Lines holding the word "shows" must be located in the listing below and copied.

- Opening Delimiter -

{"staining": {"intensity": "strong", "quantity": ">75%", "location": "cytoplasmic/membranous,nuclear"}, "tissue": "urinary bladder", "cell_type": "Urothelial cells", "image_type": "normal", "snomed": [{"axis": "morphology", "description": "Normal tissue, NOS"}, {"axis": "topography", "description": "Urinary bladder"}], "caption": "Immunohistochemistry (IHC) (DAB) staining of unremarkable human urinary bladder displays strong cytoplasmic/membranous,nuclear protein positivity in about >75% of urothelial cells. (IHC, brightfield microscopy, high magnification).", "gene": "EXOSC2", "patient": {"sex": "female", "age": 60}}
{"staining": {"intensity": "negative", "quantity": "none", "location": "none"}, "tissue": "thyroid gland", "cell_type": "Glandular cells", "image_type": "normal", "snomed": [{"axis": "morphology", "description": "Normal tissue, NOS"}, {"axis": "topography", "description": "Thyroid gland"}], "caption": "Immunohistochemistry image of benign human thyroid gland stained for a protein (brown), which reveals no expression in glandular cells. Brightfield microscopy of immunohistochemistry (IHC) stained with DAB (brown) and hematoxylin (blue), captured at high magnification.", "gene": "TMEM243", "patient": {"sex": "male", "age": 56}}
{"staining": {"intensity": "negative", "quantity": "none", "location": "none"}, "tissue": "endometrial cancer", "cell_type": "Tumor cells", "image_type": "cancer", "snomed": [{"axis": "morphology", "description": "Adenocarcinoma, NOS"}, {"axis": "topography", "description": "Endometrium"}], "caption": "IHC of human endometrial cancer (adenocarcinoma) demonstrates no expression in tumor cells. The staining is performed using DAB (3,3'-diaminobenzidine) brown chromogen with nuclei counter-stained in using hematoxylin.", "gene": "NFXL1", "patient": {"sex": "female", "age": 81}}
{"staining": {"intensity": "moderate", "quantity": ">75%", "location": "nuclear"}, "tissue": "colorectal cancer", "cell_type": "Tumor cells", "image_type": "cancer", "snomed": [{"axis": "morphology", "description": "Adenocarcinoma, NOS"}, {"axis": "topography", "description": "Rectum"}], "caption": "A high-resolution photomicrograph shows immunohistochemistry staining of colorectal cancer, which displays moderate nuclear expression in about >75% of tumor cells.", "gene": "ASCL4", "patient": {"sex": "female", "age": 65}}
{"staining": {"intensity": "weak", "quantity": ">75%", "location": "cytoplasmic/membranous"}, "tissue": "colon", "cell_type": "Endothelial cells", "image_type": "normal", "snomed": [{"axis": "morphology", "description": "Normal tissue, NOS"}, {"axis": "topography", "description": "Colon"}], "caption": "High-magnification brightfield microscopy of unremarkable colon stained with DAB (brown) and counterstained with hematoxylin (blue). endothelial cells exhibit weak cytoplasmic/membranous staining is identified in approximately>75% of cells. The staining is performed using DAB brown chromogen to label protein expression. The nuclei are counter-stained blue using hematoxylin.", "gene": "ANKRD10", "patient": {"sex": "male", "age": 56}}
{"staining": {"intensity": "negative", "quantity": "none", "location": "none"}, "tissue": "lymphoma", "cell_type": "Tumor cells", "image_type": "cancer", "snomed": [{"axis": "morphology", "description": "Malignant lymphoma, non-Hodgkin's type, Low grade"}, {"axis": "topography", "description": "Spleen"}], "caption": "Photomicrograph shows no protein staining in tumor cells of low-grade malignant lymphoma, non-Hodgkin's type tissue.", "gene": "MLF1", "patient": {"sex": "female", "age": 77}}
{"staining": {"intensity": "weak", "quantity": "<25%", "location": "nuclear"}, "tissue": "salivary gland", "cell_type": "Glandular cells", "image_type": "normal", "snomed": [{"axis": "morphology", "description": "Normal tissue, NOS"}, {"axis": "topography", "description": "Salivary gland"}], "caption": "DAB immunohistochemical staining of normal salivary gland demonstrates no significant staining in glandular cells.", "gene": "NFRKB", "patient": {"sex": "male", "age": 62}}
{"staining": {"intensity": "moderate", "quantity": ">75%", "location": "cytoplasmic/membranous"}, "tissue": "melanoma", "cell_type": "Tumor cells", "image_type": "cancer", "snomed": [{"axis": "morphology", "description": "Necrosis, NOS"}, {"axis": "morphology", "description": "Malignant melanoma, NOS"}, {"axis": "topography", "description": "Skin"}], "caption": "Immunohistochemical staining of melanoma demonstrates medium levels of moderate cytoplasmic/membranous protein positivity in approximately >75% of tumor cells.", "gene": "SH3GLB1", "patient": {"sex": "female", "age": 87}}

- Closing Delimiter -

RESULT OF THIS EXERCISE:
{"staining": {"intensity": "moderate", "quantity": ">75%", "location": "nuclear"}, "tissue": "colorectal cancer", "cell_type": "Tumor cells", "image_type": "cancer", "snomed": [{"axis": "morphology", "description": "Adenocarcinoma, NOS"}, {"axis": "topography", "description": "Rectum"}], "caption": "A high-resolution photomicrograph shows immunohistochemistry staining of colorectal cancer, which displays moderate nuclear expression in about >75% of tumor cells.", "gene": "ASCL4", "patient": {"sex": "female", "age": 65}}
{"staining": {"intensity": "negative", "quantity": "none", "location": "none"}, "tissue": "lymphoma", "cell_type": "Tumor cells", "image_type": "cancer", "snomed": [{"axis": "morphology", "description": "Malignant lymphoma, non-Hodgkin's type, Low grade"}, {"axis": "topography", "description": "Spleen"}], "caption": "Photomicrograph shows no protein staining in tumor cells of low-grade malignant lymphoma, non-Hodgkin's type tissue.", "gene": "MLF1", "patient": {"sex": "female", "age": 77}}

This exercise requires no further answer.